Voor deze groep wordt het in de praktijk als een niet geringe administratieve last
ervaren om te voldoen aan het formele vereiste van een afschrift als bedoeld in artikel
11, eerste lid, van de Kadasterwet.
Het niet voldoen aan de vereisten heeft tot gevolg dat de inschrijving moet worden
geweigerd en nader contact moet plaatsvinden tussen de aanbieder van het stuk en de
Dienst, waardoor de inschrijving van het stuk niet alleen ongewenste vertraging oploopt,
maar ook kosten ontstaan en het rechtsverkeer onnodig wordt belemmerd. In die situaties
is het efficiënter wanneer de Dienst zelf een afschrift vervaardigt dat voldoet aan
de eisen van de Kadasterwet. Aan de bestaande opsomming van de stukken worden twee
nieuwe onderdelen (o en p) toegevoegd. Het gaat hier om rechterlijke uitspraken en
besluiten van bestuursorganen.
Van het totaal aantal stukken dat ter inschrijving aan de Dienst wordt aangeboden
(2011: 669.200 akten/stukken), wordt 95% in elektronische vorm aangeboden en 5% in
papieren vorm.
De voorgestelde wijziging van artikel 4 van de Uitvoeringsregeling Kadasterwet 1994
staat los van de vereisten die andere artikelen van de Kadasterwet aan in te schrijven
stukken stellen.
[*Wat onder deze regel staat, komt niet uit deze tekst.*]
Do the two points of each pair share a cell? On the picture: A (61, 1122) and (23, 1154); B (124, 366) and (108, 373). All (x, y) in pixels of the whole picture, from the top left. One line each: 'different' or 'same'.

Zo blijft ingeval van een rechterlijke uitspraak het voorschrift
van artikel 25 Kadasterwet gelden dat een expeditie van een rechterlijke uitspraak
moet worden aangeboden. De wijziging van artikel 4 Uitvoeringsregeling Kadasterwet
1994 ziet er op dat van deze expeditie door de Dienst een afschrift voorzien van een
eensluidendverklaring wordt vervaardigd, zodat gewaarborgd is dat het afschrift qua
vorm voldoet aan de vereisten die de kadastrale regelgeving daaraan stelt. Dit geldt
ook met betrekking tot de stukken bedoeld in artikel 45, tweede lid, Kadasterwet.
Administratieve lasten
De toevoeging van de onderdelen o en p aan artikel 4 leidt tot een vermindering van
de administratieve lasten voor de burger en het bedrijfsleven. Niet langer worden
nadere eisen gesteld aan het in papieren vorm ter inschrijving aanbieden van de aan
de opsomming in artikel 4 nieuw toe te voegen stukken. Hierdoor wordt voorkomen dat
over die aangeboden stukken contact moet plaatsvinden tussen de Dienst en de aanbieder,
voordat aan de inschrijvingsvereisten is voldaan. Vertaald in cijfers betekent deze
vermindering van deze administratieve lasten het volgende. In 2011 zijn in totaal
3346 rechterlijke uitspraken en besluiten van bestuursorganen aangeboden die niet
voldeden aan de inschrijvingsvereisten. Uitgaande van een tijdsbesteding van gemiddeld
ongeveer een uur per akte/stuk is de tijdsbesparing voor burgers en bedrijfsleven
derhalve 3346 uur. De out-of-pocket kosten worden voor burgers en bedrijfsleven geschat
op ongeveer € 8,– per akte/stuk (telefoonkosten, enveloppen, briefpapier, postzegels
en kopieerkosten), hetgeen voor burgers en bedrijfsleven een totale kostenbesparing
per jaar van ongeveer € 26.768,– betekent.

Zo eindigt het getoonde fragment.